[Before-and-after change records]
☆ ☆ ☆ ☆
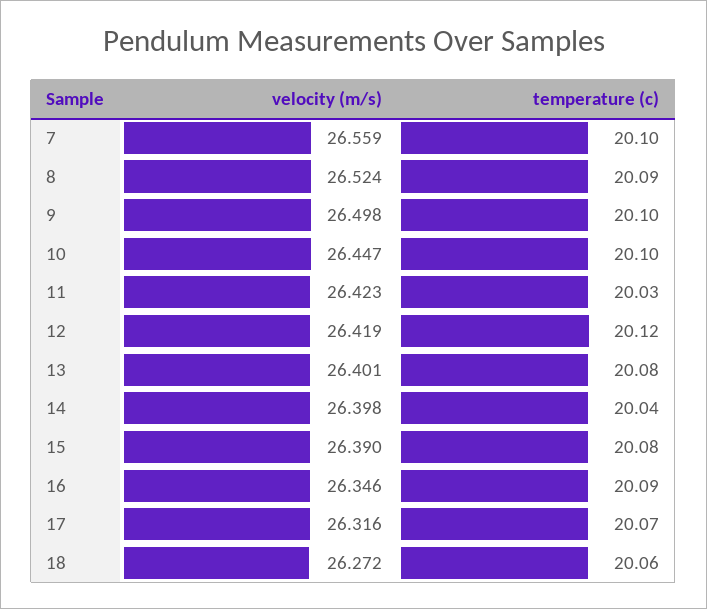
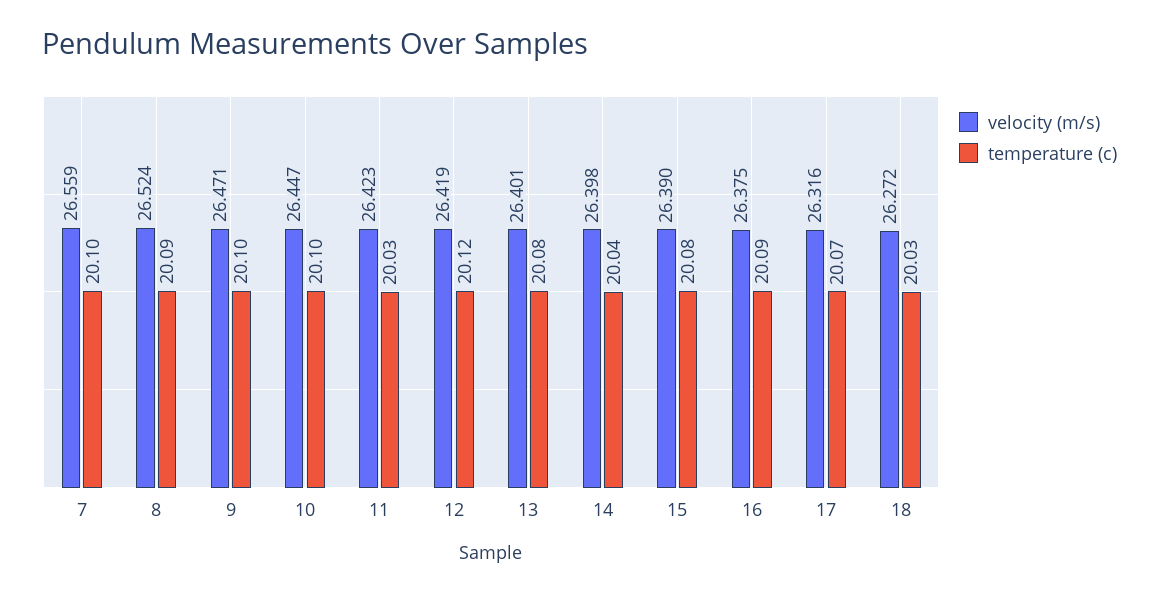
velocity (m/s), 9: 26.498 -> 26.471
velocity (m/s), 16: 26.346 -> 26.375
temperature (c), 18: 20.06 -> 20.03

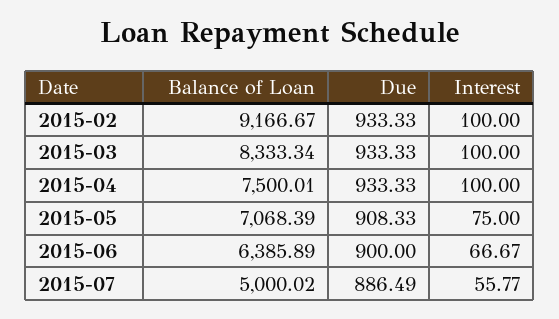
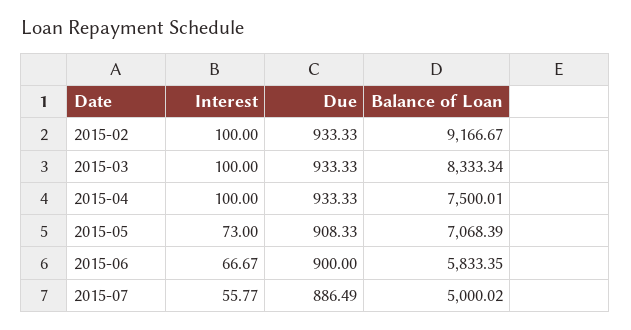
Interest, 2015-05: 75 -> 73
Balance of Loan, 2015-06: 6385.89 -> 5833.35

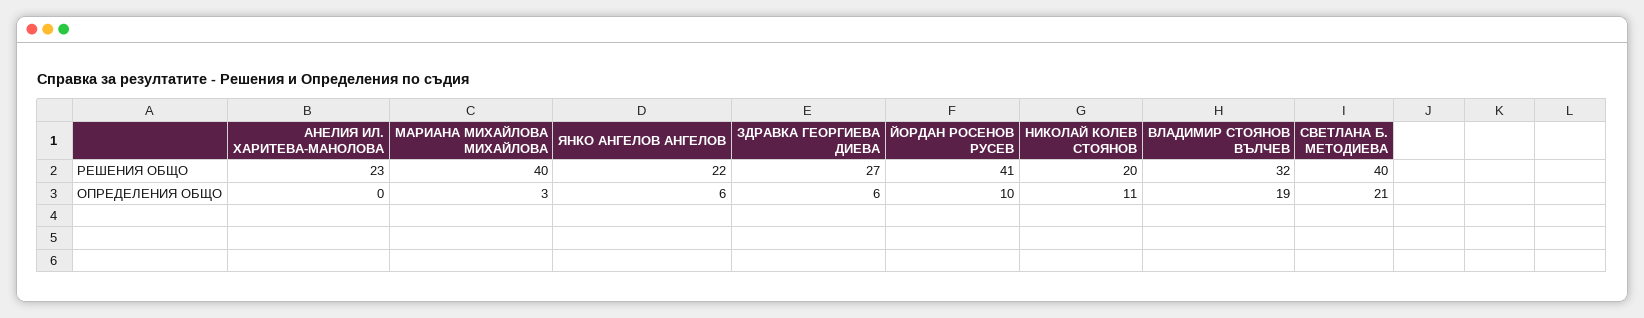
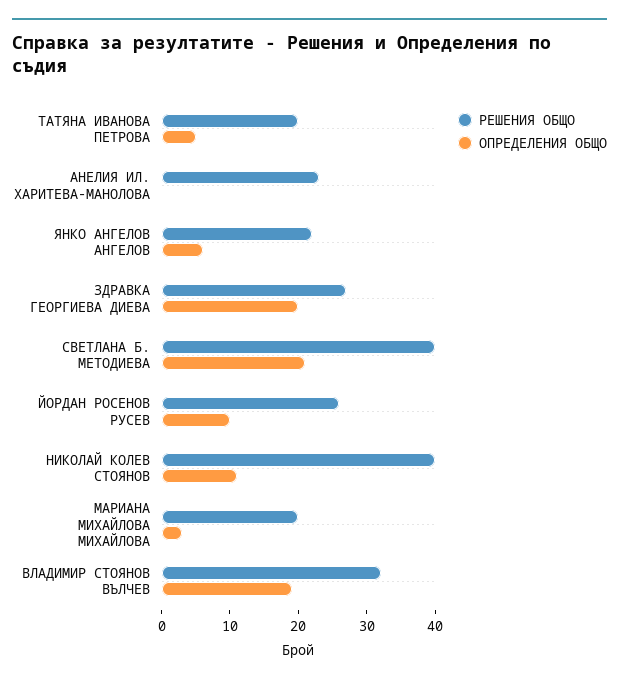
РЕШЕНИЯ ОБЩО, МАРИАНА МИХАЙЛОВА МИХАЙЛОВА: 40 -> 20
РЕШЕНИЯ ОБЩО, ЙОРДАН РОСЕНОВ РУСЕВ: 41 -> 25
РЕШЕНИЯ ОБЩО, НИКОЛАЙ КОЛЕВ СТОЯНОВ: 20 -> 40
ОПРЕДЕЛЕНИЯ ОБЩО, ЗДРАВКА ГЕОРГИЕВА ДИЕВА: 6 -> 20
РЕШЕНИЯ ОБЩО, ТАТЯНА ИВАНОВА ПЕТРОВА: none -> 20
ОПРЕДЕЛЕНИЯ ОБЩО, ТАТЯНА ИВАНОВА ПЕТРОВА: none -> 5

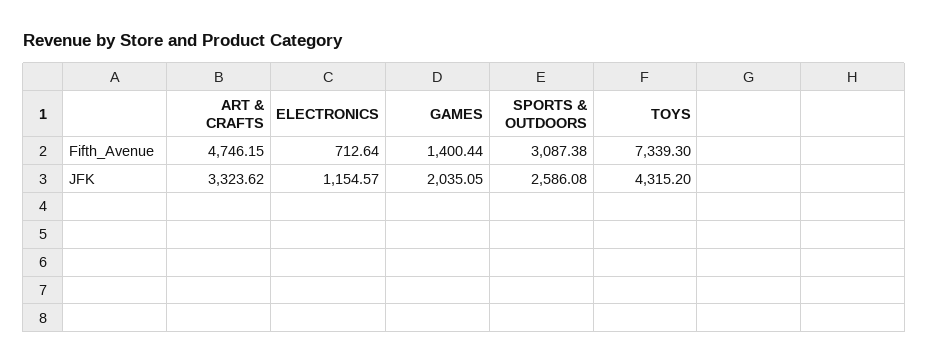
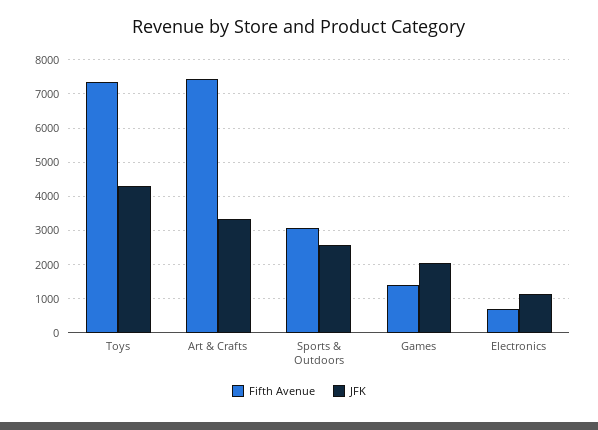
Fifth_Avenue, ART & CRAFTS: 4746.15 -> 7400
☆ ☆ ☆ ☆
__Instructions to follow__: Please output all of the data exactly as given, omitting any images it holds.

__Answer to this task__:
velocity (m/s), 9: 26.498 -> 26.471
velocity (m/s), 16: 26.346 -> 26.375
temperature (c), 18: 20.06 -> 20.03

Interest, 2015-05: 75 -> 73
Balance of Loan, 2015-06: 6385.89 -> 5833.35

РЕШЕНИЯ ОБЩО, МАРИАНА МИХАЙЛОВА МИХАЙЛОВА: 40 -> 20
РЕШЕНИЯ ОБЩО, ЙОРДАН РОСЕНОВ РУСЕВ: 41 -> 25
РЕШЕНИЯ ОБЩО, НИКОЛАЙ КОЛЕВ СТОЯНОВ: 20 -> 40
ОПРЕДЕЛЕНИЯ ОБЩО, ЗДРАВКА ГЕОРГИЕВА ДИЕВА: 6 -> 20
РЕШЕНИЯ ОБЩО, ТАТЯНА ИВАНОВА ПЕТРОВА: none -> 20
ОПРЕДЕЛЕНИЯ ОБЩО, ТАТЯНА ИВАНОВА ПЕТРОВА: none -> 5

Fifth_Avenue, ART & CRAFTS: 4746.15 -> 7400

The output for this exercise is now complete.